#### Stored dataset items:
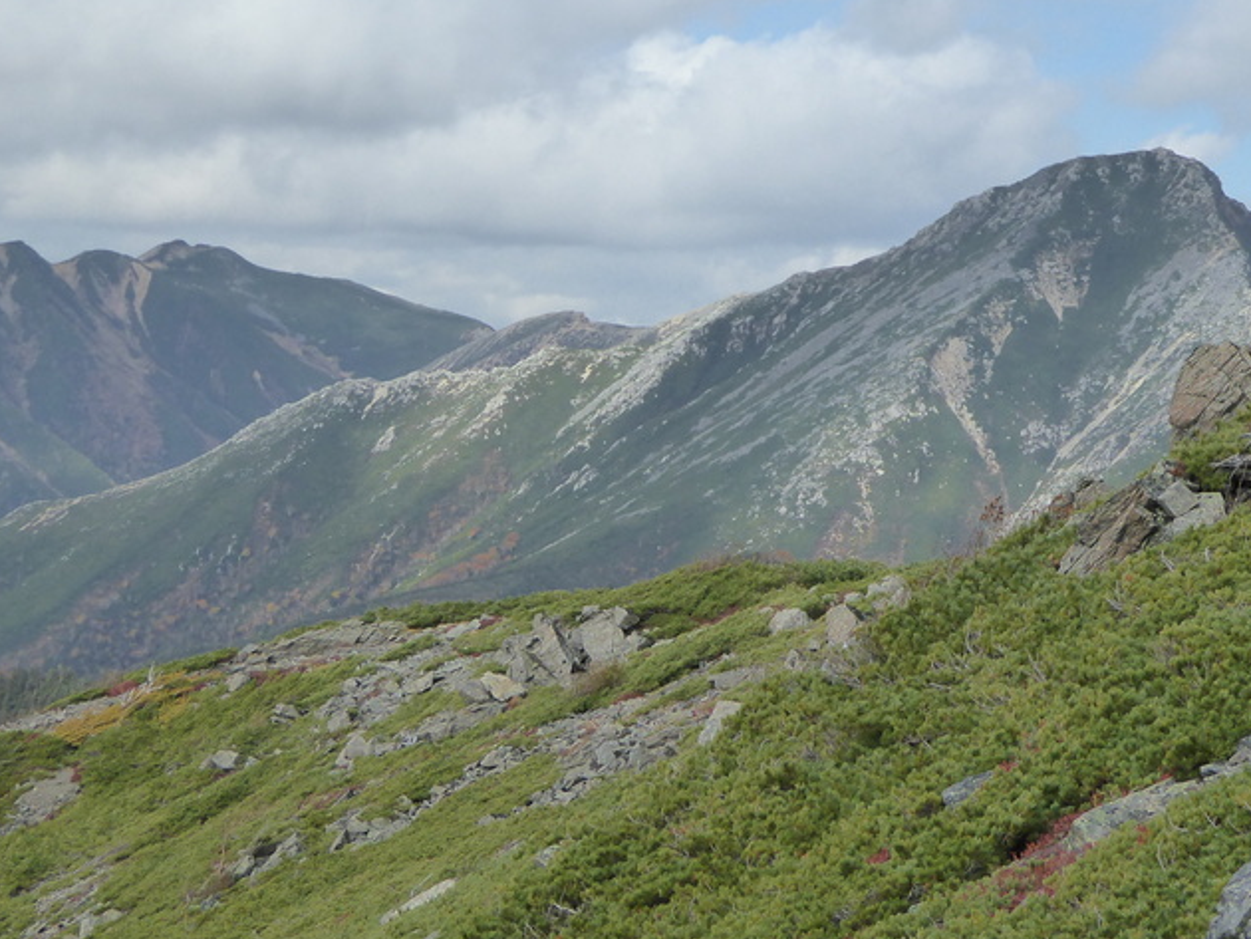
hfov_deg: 19.8
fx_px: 3579
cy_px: 472
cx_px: 808
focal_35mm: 99
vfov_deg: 15.0
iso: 200
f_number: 4.3
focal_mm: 10.9
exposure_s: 1/1000
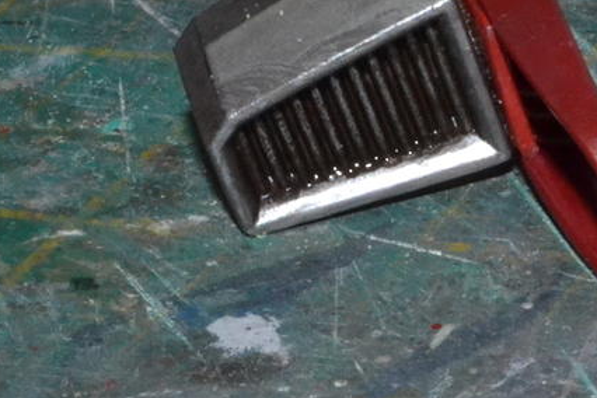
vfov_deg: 5.9
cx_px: 699
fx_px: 3854
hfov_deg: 8.8
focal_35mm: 232
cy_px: 111
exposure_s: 1/60
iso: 3200
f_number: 36
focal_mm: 55
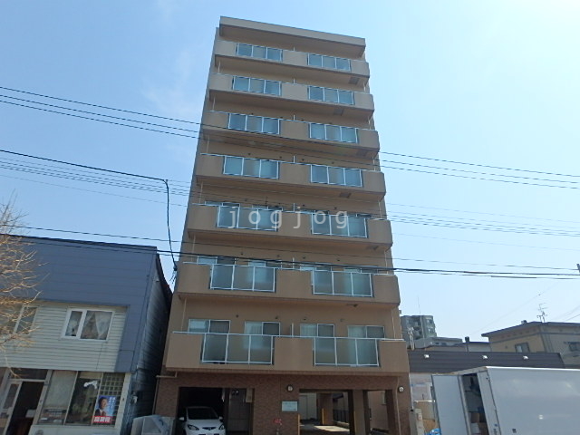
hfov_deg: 79.0
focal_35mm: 21
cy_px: 218
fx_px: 352
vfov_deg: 63.4
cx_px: 290
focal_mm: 3.7
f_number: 6
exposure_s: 1/800
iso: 125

#### Task brief:
Please retype every entry above exactly, leaving out any picture.

#### Output below:
hfov_deg: 19.8
fx_px: 3579
cy_px: 472
cx_px: 808
focal_35mm: 99
vfov_deg: 15.0
iso: 200
f_number: 4.3
focal_mm: 10.9
exposure_s: 1/1000
vfov_deg: 5.9
cx_px: 699
fx_px: 3854
hfov_deg: 8.8
focal_35mm: 232
cy_px: 111
exposure_s: 1/60
iso: 3200
f_number: 36
focal_mm: 55
hfov_deg: 79.0
focal_35mm: 21
cy_px: 218
fx_px: 352
vfov_deg: 63.4
cx_px: 290
focal_mm: 3.7
f_number: 6
exposure_s: 1/800
iso: 125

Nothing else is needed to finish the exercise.